Montreal Canadiens Fans: Racist or Harmless Humour?

Kyle W. BrownContributor IIMarch 12, 2010

PHILADELPHIA - FEBRUARY 12:  PK Subban #76 of the Montreal Canadiens carriers the puck in his first NHL game against Scott Hartnell #19 of the Philadelphia Flyers on February 12, 2010 at the Wachovia Center in Philadelphia, Pennsylvania. Flyers defeated the canadiens 3-2.  (Photo by Mike Stobe/Getty Images)
Mike Stobe/Getty Images
You may have seen the picture from last night on a blog such as Deadspin or PuckDaddy.

In case not, two Montreal fans dressed up in afros and blackface and went to the Bell Centre to cheer on the Habs, and in particular, talented prospect P.K. Subban.

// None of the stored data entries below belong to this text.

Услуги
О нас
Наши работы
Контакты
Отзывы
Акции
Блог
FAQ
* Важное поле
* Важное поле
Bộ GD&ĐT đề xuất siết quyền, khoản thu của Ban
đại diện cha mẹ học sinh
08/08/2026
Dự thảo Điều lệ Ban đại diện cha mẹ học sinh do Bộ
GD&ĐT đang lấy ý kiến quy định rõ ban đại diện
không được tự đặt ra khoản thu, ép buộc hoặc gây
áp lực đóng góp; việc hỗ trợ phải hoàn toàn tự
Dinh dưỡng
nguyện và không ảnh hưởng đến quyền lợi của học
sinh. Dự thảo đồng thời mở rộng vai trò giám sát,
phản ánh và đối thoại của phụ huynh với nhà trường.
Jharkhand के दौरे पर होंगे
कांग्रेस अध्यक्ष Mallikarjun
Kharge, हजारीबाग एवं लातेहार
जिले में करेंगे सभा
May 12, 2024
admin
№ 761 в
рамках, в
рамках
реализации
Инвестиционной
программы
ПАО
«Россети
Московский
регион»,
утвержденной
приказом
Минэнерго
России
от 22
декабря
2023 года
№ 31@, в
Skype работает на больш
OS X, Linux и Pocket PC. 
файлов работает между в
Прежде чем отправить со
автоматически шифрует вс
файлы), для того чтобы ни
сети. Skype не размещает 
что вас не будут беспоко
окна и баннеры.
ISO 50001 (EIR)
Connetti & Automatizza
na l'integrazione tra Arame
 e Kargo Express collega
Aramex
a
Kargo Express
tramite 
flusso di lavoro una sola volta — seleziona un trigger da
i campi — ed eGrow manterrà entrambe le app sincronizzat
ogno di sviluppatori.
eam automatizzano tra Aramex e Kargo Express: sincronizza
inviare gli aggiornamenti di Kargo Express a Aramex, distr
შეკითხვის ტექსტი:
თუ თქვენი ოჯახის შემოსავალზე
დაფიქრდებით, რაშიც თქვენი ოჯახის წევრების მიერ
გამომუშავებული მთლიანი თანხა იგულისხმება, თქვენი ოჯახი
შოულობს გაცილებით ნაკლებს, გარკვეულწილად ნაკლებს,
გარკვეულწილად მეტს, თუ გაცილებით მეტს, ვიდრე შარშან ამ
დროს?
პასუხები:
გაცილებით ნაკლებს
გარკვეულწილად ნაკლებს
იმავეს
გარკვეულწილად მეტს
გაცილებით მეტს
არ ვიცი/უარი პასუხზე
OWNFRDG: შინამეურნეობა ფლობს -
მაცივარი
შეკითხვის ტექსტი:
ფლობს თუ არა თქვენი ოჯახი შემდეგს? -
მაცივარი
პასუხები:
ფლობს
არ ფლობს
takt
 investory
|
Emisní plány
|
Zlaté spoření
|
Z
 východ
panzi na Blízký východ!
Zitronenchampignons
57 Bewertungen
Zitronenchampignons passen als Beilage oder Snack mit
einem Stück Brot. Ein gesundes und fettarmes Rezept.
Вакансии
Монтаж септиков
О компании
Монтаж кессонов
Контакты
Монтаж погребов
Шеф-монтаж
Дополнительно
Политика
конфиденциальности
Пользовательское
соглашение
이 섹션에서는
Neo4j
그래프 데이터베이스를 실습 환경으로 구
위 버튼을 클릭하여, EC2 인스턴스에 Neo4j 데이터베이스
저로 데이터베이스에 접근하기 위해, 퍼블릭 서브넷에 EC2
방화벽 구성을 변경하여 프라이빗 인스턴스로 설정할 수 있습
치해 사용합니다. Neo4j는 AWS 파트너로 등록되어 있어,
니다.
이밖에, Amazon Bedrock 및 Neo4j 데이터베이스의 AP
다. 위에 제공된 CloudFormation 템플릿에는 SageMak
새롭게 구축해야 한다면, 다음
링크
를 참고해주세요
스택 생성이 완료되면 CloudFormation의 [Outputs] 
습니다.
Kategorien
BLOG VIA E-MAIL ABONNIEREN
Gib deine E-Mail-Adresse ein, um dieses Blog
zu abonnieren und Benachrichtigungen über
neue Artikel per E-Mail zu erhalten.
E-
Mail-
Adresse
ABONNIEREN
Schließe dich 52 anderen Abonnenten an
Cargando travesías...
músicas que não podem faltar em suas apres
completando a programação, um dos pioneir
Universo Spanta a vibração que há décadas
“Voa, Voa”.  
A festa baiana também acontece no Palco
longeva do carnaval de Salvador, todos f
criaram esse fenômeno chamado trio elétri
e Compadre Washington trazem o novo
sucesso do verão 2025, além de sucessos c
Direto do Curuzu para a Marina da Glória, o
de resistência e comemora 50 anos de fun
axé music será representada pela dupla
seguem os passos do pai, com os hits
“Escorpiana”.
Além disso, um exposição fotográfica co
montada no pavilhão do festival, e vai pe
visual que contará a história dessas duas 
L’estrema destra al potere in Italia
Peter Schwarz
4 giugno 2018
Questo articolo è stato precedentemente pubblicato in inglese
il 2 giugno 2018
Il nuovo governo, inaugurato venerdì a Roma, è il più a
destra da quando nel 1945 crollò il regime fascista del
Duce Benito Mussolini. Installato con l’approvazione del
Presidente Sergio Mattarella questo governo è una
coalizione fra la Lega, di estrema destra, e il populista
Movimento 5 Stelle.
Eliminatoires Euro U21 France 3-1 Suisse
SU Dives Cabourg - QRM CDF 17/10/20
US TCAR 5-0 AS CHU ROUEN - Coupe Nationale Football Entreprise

The two donned the outfits, complete with long black sleeves, and wore t-shits that said "Subbinator," complete with a Canadiens logo as they sat in the crowd to cheer on the team against the Edmonton Oilers.

While some sports fans consider the act harmless and comedic, others are labeling it racist and offensive. Either way, the picture is drawing analysis from many different sports blogs and fans alike in the blogosphere.

While I'm not here to input my own opinion on which way the act fell, I will point out that it's not the first time that Montreal fans have committed an act deemed "classless" by others in the sporting world.

Fans will remember the playoffs last year, when Habs fans booed and sung "Go Habs Go" overtop of the American anthem as their team was losing horribly to the Boston Bruins in the first round of the playoffs.

There is also a history of racism in the stands of Montreal. Some people will recall an incident in 2002 when a Montreal fan hurled a banana onto the ice at then Carolina Hurricanes' black goaltender, Kevin Weekes. Following the incident, the Canadiens organization urged security guards to look for signs of racism. Looks like that idea has died down following last night's actions.

Further back, while it is hard to state that this action represents the current generation of Quebec hockey fans, some sports historians will remember the adversary faced by Herb Carnegie, the first African-Canadian to be offered a contract in the NHL, when he played in the Quebec Senior Hockey League.

While no comment has been made by the Canadiens organization or any of their players (including Subban), some fans are urging the broadcaster, RDS (Reseau de Sports), to explain the decision of the cameraman and producer, who kept the pair of fans on the screen for nearly ten seconds, according to Deadspin.

While no major media outlet has picked up the story, it will be interesting to see if it will be, and what the reaction will be of the general public. 

Unfortunately, the details are still fairly scant, but please feel free to leave your opinion on the matter in the comments section.

(My apologies for not uploading the photo, but I couldn't due to BR's Terms of Use. You can find it on Must Win Situation or Deadspin, however.)